§ SELECTED EXCERPT
------------
One iffy part I would like to add is government itself. It was generally thought that government would not keep security vulnerabilities hidden, prioritizing to protect citizens rather than having a minor advantage in hacking.

Together with the earlier leaks regarding sabotaged security standard, US government is the most damaging entity to computer security today. Anything they do need to be viewed under the understanding that NSA primary priority is to be able to hack other peoples computers. Be that a encryption algorithm, or a kernel module, NSA priority is 100% clear.

That used to be a tin-foil hat idea just a few months ago, and we know better now. If NSA comes carrying gifts, it warrant being very careful in accepting them from a party with such hostile priorities.


> That used to be a tin-foil hat idea just a few months ago, and we know better now. If NSA comes carrying gifts, it warrant being very careful in accepting them from a party with such hostile priorities.

Well, not really.

The "tinfoil" idea is that NSA is breaking into crypto so that they can blackmail politicians, black-bag innocent citizens, etc.

But it was never widely assumed that NSA wasn't trying to break every bit of encryption they could. Besides the fact that such activities are literally their job, it's one of the few things they'd just as likely tell you directly if you asked them.

"Q: Are you trying to break cipher/cryptosystem FOO?" "A: Yes, we're trying to break all of them, to protect our SIGINT capability".

NSA has spent literally decades analyzing and breaking the military-grade ciphers of other nations. So I don't know where people got the idea that just because civilians obtained access to military-grade encryption, that NSA would suddenly stop with cryptanalysis efforts. But it has nothing to do with civilians per se; the military and national security opponents are using our civilian crypto too!

Is that inconvenient for civilian cryptography? Sure. But let's not act like people are having something chipped and taken away from them, that they've always had.

Before RSA and DH there was essentially no widely-known safe cryptosystems that we could use. You used DES, or you could make up your own Vigenère implementation perhaps (have fun with key exchange!).

And that's just discussing computer communications. Your phones were all tappable, international telegrams easily read if it suited NSA, and good luck if you used one of those new-fangled cell phones.

The claimed threat is that computers make NSA more capable of surveilling the people at large, but the evidence shows that systems like Tor are putting up an exceptional fight, and even cryptosystems like TLS with many known weaknesses mostly work against global passive surveillance.

You would have to get on NSA's specific shitlist to have to really worry, but being on that shitlist 20 years ago meant anything you said would be picked up... and now, even that is not so certain.


There is a difference between trying to break cryptography, and prioritizing breaking cryptography over protecting civilians.

This is true for almost everything in the world. I want for example that the police try to stop criminals, but I do not want them to go around with minigun's and spraying the street with bullets. I want the police to prioritize the safety of civilians.

Same goes for NSA. They are perfectly free to try break hostile entities encryption, but they should not sabotage US civilians security while doing so. When they sabotage standards, or keep vulnerabilities secret so they and criminals can break into peoples computers, then NSA is not prioritizing protecting civilians.


> When they sabotage standards, or keep vulnerabilities secret so they and criminals can break into peoples computers, then NSA is not prioritizing protecting civilians.
------------
§ OBJECTIVE A
In the records, from the first line up to and including the line with "List each element's", replace "bounding box" with "enclosing rectangle" and leave everything else unchanged. Give only those lines, without the pictures.
The discussion above and the records that follow come from unrelated sources.

(Dataset items)
------------
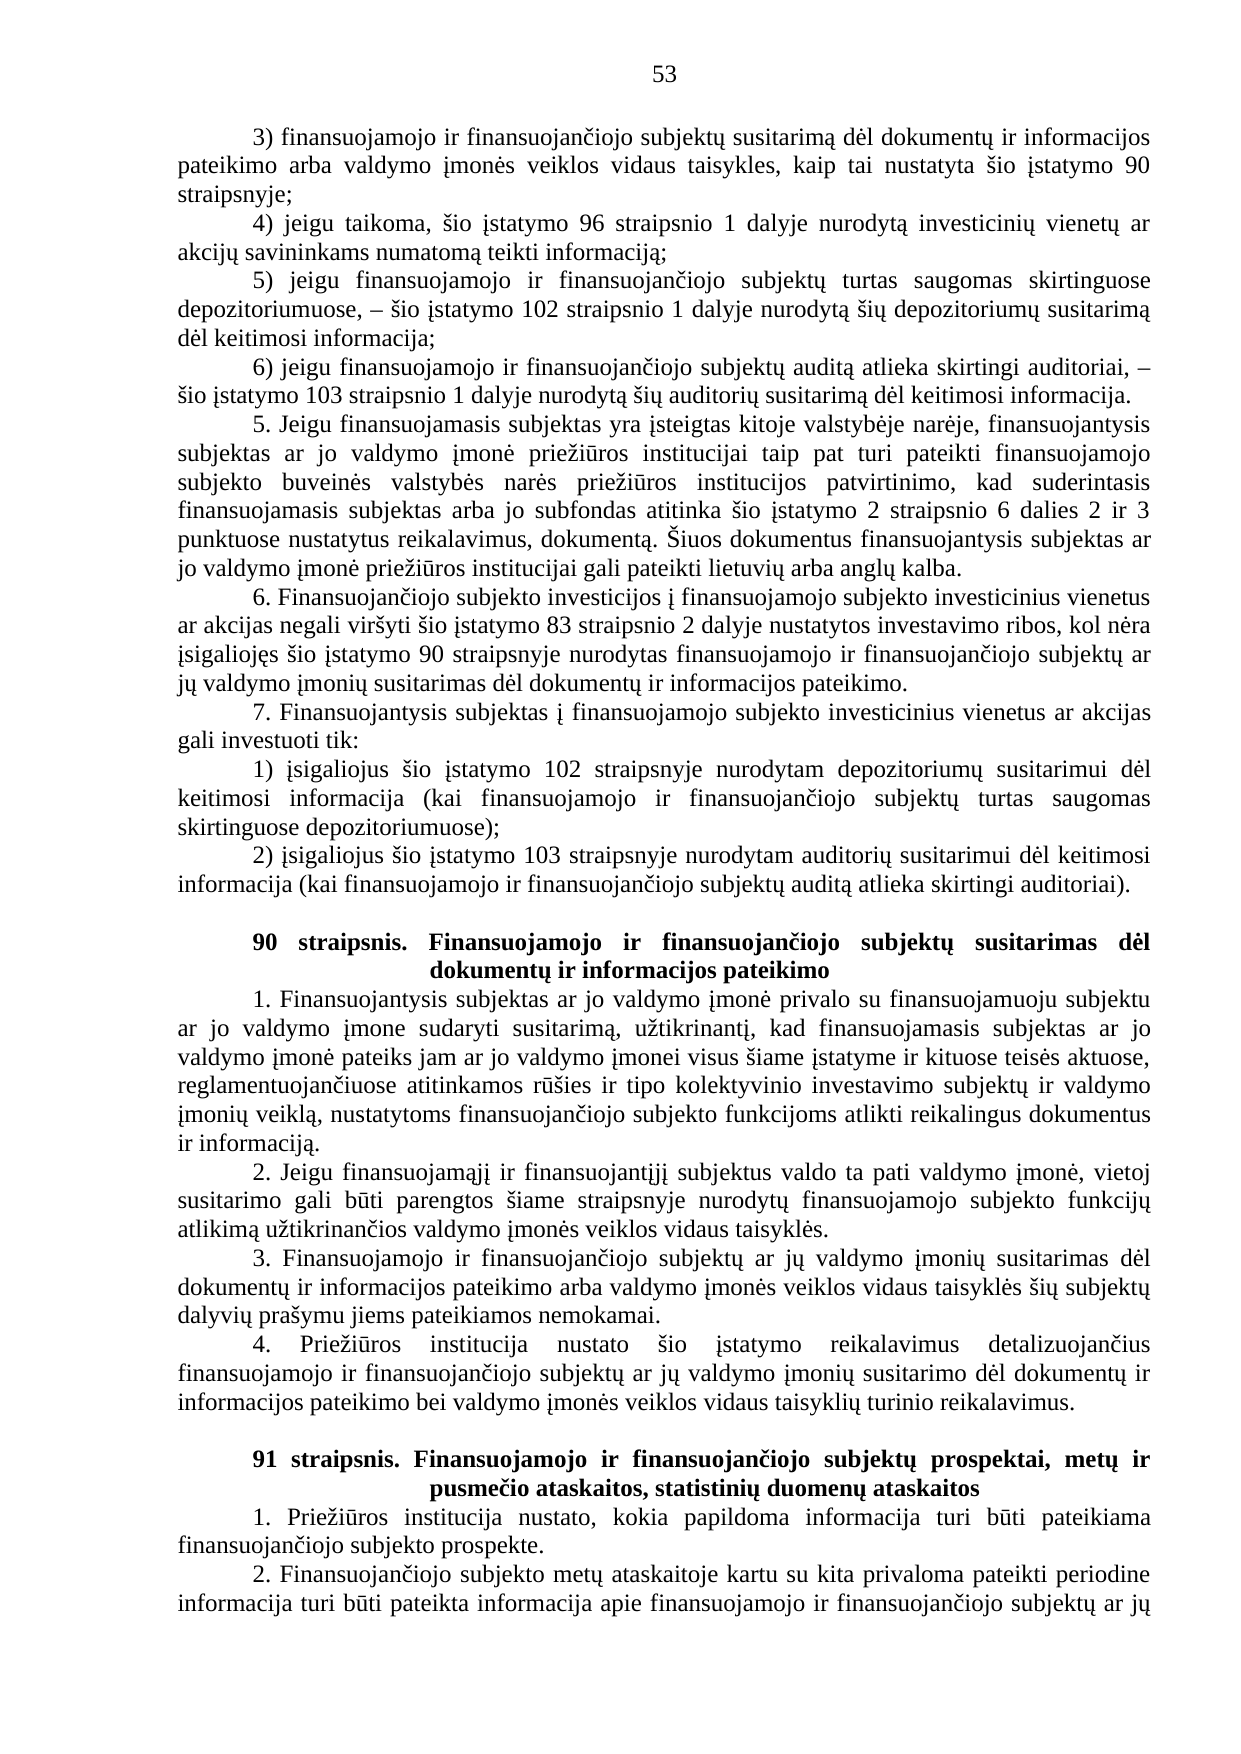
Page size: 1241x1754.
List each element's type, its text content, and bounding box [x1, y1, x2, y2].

text 1) įsigaliojus šio įstatymo 102 straipsnyje nurodytam depozitoriumų susitarimui dėl keitimosi informacija (kai finansuojamojo ir finansuojančiojo subjektų turtas saugomas skirtinguose depozitoriumuose); [177, 754, 1152, 841]
text 2. Finansuojančiojo subjekto metų ataskaitoje kartu su kita privaloma pateikti periodine informacija turi būti pateikta informacija apie finansuojamojo ir finansuojančiojo subjektų ar jų [177, 1559, 1152, 1617]
text 4. Priežiūros institucija nustato šio įstatymo reikalavimus detalizuojančius finansuojamojo ir finansuojančiojo subjektų ar jų valdymo įmonių susitarimo dėl dokumentų ir informacijos pateikimo bei valdymo įmonės veiklos vidaus taisyklių turinio reikalavimus. [177, 1329, 1152, 1416]
text 3. Finansuojamojo ir finansuojančiojo subjektų ar jų valdymo įmonių susitarimas dėl dokumentų ir informacijos pateikimo arba valdymo įmonės veiklos vidaus taisyklės šių subjektų dalyvių prašymu jiems pateikiamos nemokamai. [177, 1243, 1152, 1329]
text 3) finansuojamojo ir finansuojančiojo subjektų susitarimą dėl dokumentų ir informacijos pateikimo arba valdymo įmonės veiklos vidaus taisykles, kaip tai nustatyta šio įstatymo 90 straipsnyje; [177, 122, 1152, 208]
text 2. Jeigu finansuojamąjį ir finansuojantįjį subjektus valdo ta pati valdymo įmonė, vietoj susitarimo gali būti parengtos šiame straipsnyje nurodytų finansuojamojo subjekto funkcijų atlikimą užtikrinančios valdymo įmonės veiklos vidaus taisyklės. [177, 1157, 1152, 1243]
text 91 straipsnis. Finansuojamojo ir finansuojančiojo subjektų prospektai, metų ir pusmečio ataskaitos, statistinių duomenų ataskaitos [252, 1444, 1152, 1502]
text 1. Priežiūros institucija nustato, kokia papildoma informacija turi būti pateikiama finansuojančiojo subjekto prospekte. [177, 1502, 1152, 1559]
text 90 straipsnis. Finansuojamojo ir finansuojančiojo subjektų susitarimas dėl dokumentų ir informacijos pateikimo [252, 927, 1152, 984]
text 5. Jeigu finansuojamasis subjektas yra įsteigtas kitoje valstybėje narėje, finansuojantysis subjektas ar jo valdymo įmonė priežiūros institucijai taip pat turi pateikti finansuojamojo subjekto buveinės valstybės narės priežiūros institucijos patvirtinimo, kad suderintasis finansuojamasis subjektas arba jo subfondas atitinka šio įstatymo 2 straipsnio 6 dalies 2 ir 3 punktuose nustatytus reikalavimus, dokumentą. Šiuos dokumentus finansuojantysis subjektas ar jo valdymo įmonė priežiūros institucijai gali pateikti lietuvių arba anglų kalba. [177, 409, 1152, 582]
text 1. Finansuojantysis subjektas ar jo valdymo įmonė privalo su finansuojamuoju subjektu ar jo valdymo įmone sudaryti susitarimą, užtikrinantį, kad finansuojamasis subjektas ar jo valdymo įmonė pateiks jam ar jo valdymo įmonei visus šiame įstatyme ir kituose teisės aktuose, reglamentuojančiuose atitinkamos rūšies ir tipo kolektyvinio investavimo subjektų ir valdymo įmonių veiklą, nustatytoms finansuojančiojo subjekto funkcijoms atlikti reikalingus dokumentus ir informaciją. [177, 984, 1152, 1157]
text 6. Finansuojančiojo subjekto investicijos į finansuojamojo subjekto investicinius vienetus ar akcijas negali viršyti šio įstatymo 83 straipsnio 2 dalyje nustatytos investavimo ribos, kol nėra įsigaliojęs šio įstatymo 90 straipsnyje nurodytas finansuojamojo ir finansuojančiojo subjektų ar jų valdymo įmonių susitarimas dėl dokumentų ir informacijos pateikimo. [177, 582, 1152, 697]
text 6) jeigu finansuojamojo ir finansuojančiojo subjektų auditą atlieka skirtingi auditoriai, – šio įstatymo 103 straipsnio 1 dalyje nurodytą šių auditorių susitarimą dėl keitimosi informacija. [177, 352, 1152, 409]
text 5) jeigu finansuojamojo ir finansuojančiojo subjektų turtas saugomas skirtinguose depozitoriumuose, – šio įstatymo 102 straipsnio 1 dalyje nurodytą šių depozitoriumų susitarimą dėl keitimosi informacija; [177, 266, 1152, 352]
text 2) įsigaliojus šio įstatymo 103 straipsnyje nurodytam auditorių susitarimui dėl keitimosi informacija (kai finansuojamojo ir finansuojančiojo subjektų auditą atlieka skirtingi auditoriai). [177, 841, 1152, 898]
text 4) jeigu taikoma, šio įstatymo 96 straipsnio 1 dalyje nurodytą investicinių vienetų ar akcijų savininkams numatomą teikti informaciją; [177, 208, 1152, 266]
text 7. Finansuojantysis subjektas į finansuojamojo subjekto investicinius vienetus ar akcijas gali investuoti tik: [177, 697, 1152, 754]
------------
§ OBJECTIVE B
Write out the passage of the NSA and cryptography discussion from "NSA has spent" up to and including "civilian crypto too!".

§ EXERCISE OUTPUT A
Page size: 1241x1754.
List each element's type, its text content, and enclosing rectangle [x1, y1, x2, y2].

§ EXERCISE OUTPUT B
NSA has spent literally decades analyzing and breaking the military-grade ciphers of other nations. So I don't know where people got the idea that just because civilians obtained access to military-grade encryption, that NSA would suddenly stop with cryptanalysis efforts. But it has nothing to do with civilians per se; the military and national security opponents are using our civilian crypto too!